▶ _EXERCISE INSTRUCTIONS_: Print the data exactly. Omit the pictures.

▶ _INPUT DATA_:
↓↓↓
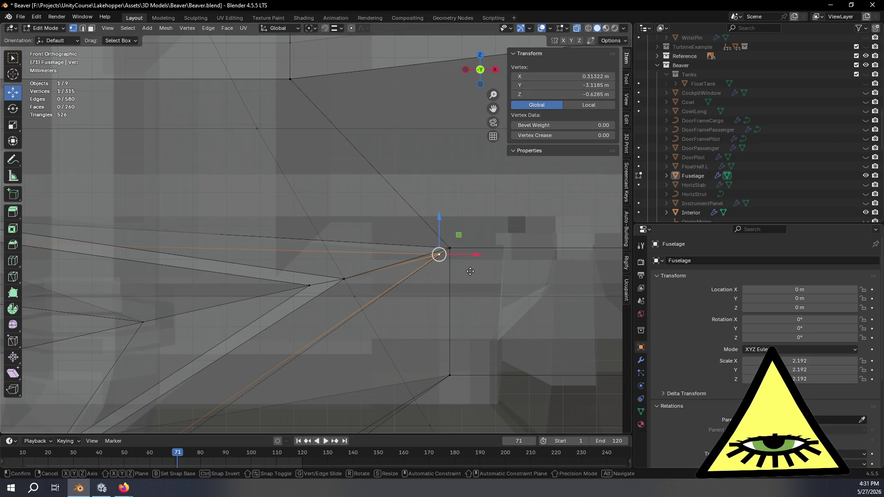
Move the corner vertex with Y excluded (G, Shift+Y), then toggle Object Mode and back.
key("g")
key("shift+y")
↑↑↑
▶ _ANSWER TO THE EXERCISE_:
Move the corner vertex with Y excluded (G, Shift+Y), then toggle Object Mode and back.
key("g")
key("shift+y")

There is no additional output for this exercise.